同年十一月十三日,意大利檢控當局上訴失敗,意大利最高法院重申七月的裁決有效,容許恩格拉羅的父親撤除恩格拉羅的維生設施。當時恩格拉羅的父親指出,恩格拉羅生前探望一名處於昏迷狀態的朋友時曾經明確表示,假如她自己同樣陷入昏迷狀態,她不願接受任何治療,人工地維持其「生存」狀態。 然而,包括恩格拉羅身處的醫院在內,當時沒有醫生願意為她撤除維生設施,加上政府發出命令指出,為她撤除維生儀器的醫生,將要面對紀律處分。與此同時,意大利司法部也促請國會介入,阻止撤除恩格拉羅的維生設施。因而令到法庭的裁決一時間無法執行。 恩格拉羅終於在二○○九年二月三日(周二)移到烏迪內市(Udine)的醫院,準備慢慢停止餵食,雖遭到反「安樂死」示威者阻撓,但恩格拉羅最終在二月九日宣告死亡。

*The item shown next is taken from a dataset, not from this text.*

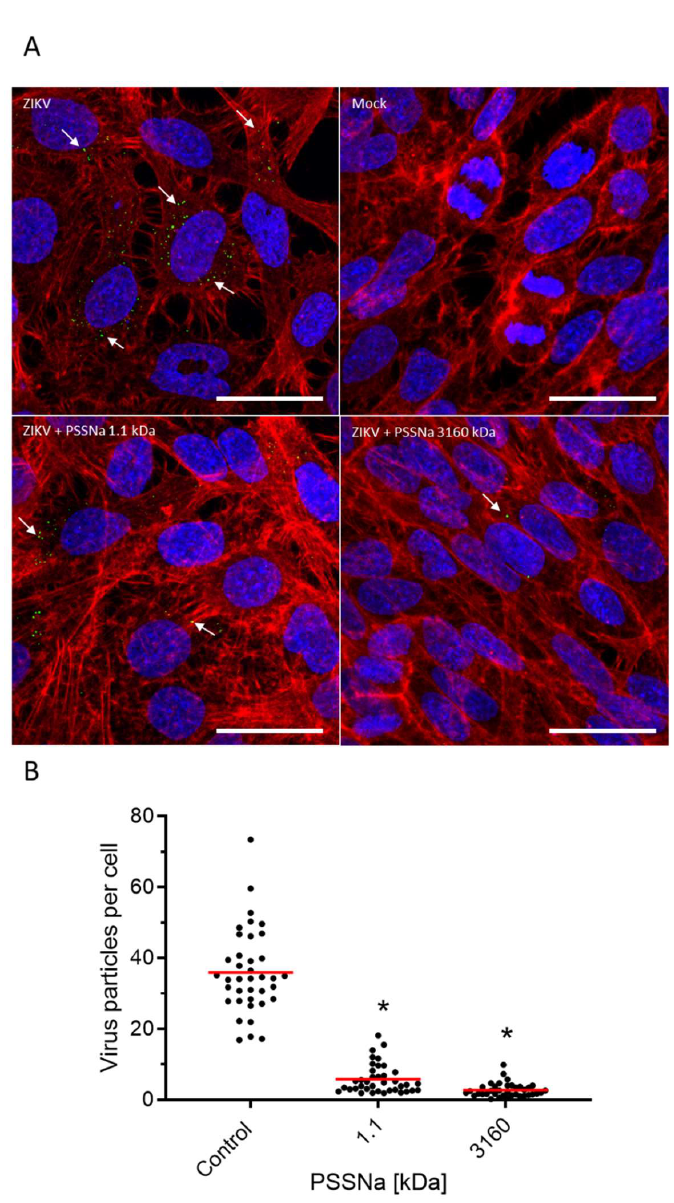
Figure 7. PSSNa blocks the attachment of ZIKV to host cells. Vero cells were inoculated with ZIKV H/PF/2013 (TCID50 = 10,000/mL) in the presence of 250 µg/mL PSSNa of 1.1 or 3160 kDa or control buffer. Cells were incubated at 4 °C for 2 h, fixed, and confocal images were collected. ( A ) Cell nuclei are denoted in blue, β-actin in red, and ZIKV E protein is denoted in green (indicated by arrows). Scale bar = 100 µm. ( B ) Confocal microscopy analysis of the number of particles on the surface of cells treated with PSSNa. The number of particles and the number of cells was assessed using ImageJ Fiji 3D Objects Counter tool. Each set shows data from a minimum of 45 fields of view registered from 7 different samples prepared in three independent experiments. An asterisk ( p < 0.05) indicates values that are significantly different from the control.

在重視生命,重視一息尚存的生命之餘,也應同時肯定死亡的價值和意義,而死亡也不是生命之否定。若理解到莊子所說的無可奈何而安之若命的道理,不論是自身還是面對別人的瀕死經歷,均可保持平靜安然,免卻不必要的困惑與哀痛,也可免卻過度的甚或是罔效的施為來延長肉身存有的狀態,又或是以積極的手段如自殺來結束自己的生命。人生中唯一的肯定是死亡,就讓生命以自己的步伐,踏過死亡的過程、瀕死的階段。
結語
當今科技日新月異,藥物研發也取得長足進展,「自然死亡」的界線的確是愈來愈模糊,然而,若以「有意識的死亡」和「非意識的死亡」來界定「非自然死亡」和「自然死亡」,則今天幾乎任何形式的「死亡」均屬「非自然死亡」。真正的壽終正寢,真正的善終,可謂百中無一。主動安樂死的舉措故然不是「自然死亡」,被動安樂死也涉及第三者施於病患者的有意識行為。然而,如果以「尊嚴死」或「無痛若的死亡」為目的,終止無效的尤其是創傷性的治療,那又如何?

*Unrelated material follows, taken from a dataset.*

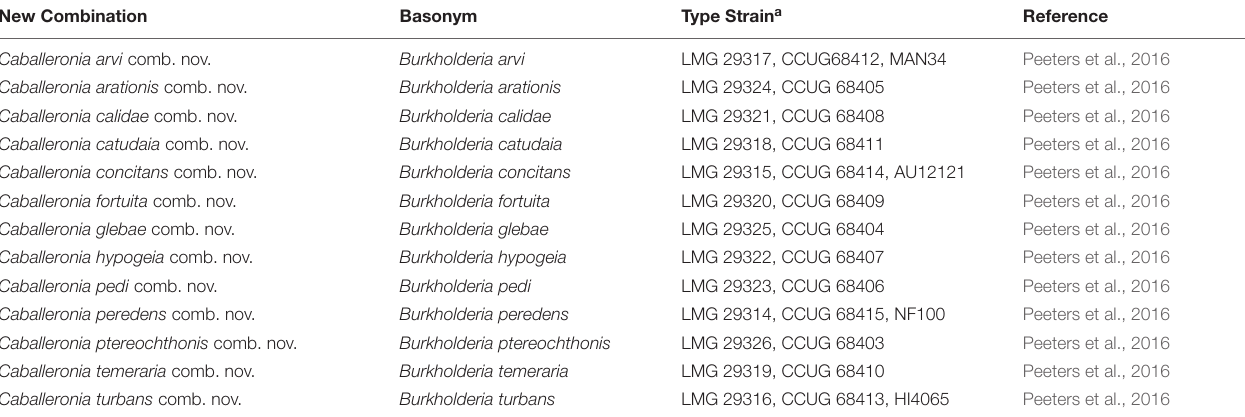
TABLE 3 | Summary of the novel combinations proposed for 13 species of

基於倡生諱死,有人以人工化的手段延長生命,而積極施為以縮短瀕死過程,則可說是種趨死厭生的行為。恩格拉羅的個案引起廣泛關注和各方面爭論,不僅恩格拉羅本人和她的父親,也涉及到法庭、梵蒂岡、政府、政客、醫護人員,以及人權組織;而爭議的範圍,除了醫療決策、病人權利、生死大事、道德對錯、宗教信仰,也觸及到政治考量。如何協調各方的考量,絕非一件容易的事情。
事實是,探討如何建構一個較為完善的生命與死亡待遇制度,可能比探討「安樂死」的倫理議題來得實際;而重新思考「自然死亡」,重新構建一套以人為本的符合自然的生死觀,也更有實質意義。也許,我們可以從老莊的哲學中重新得到啟示。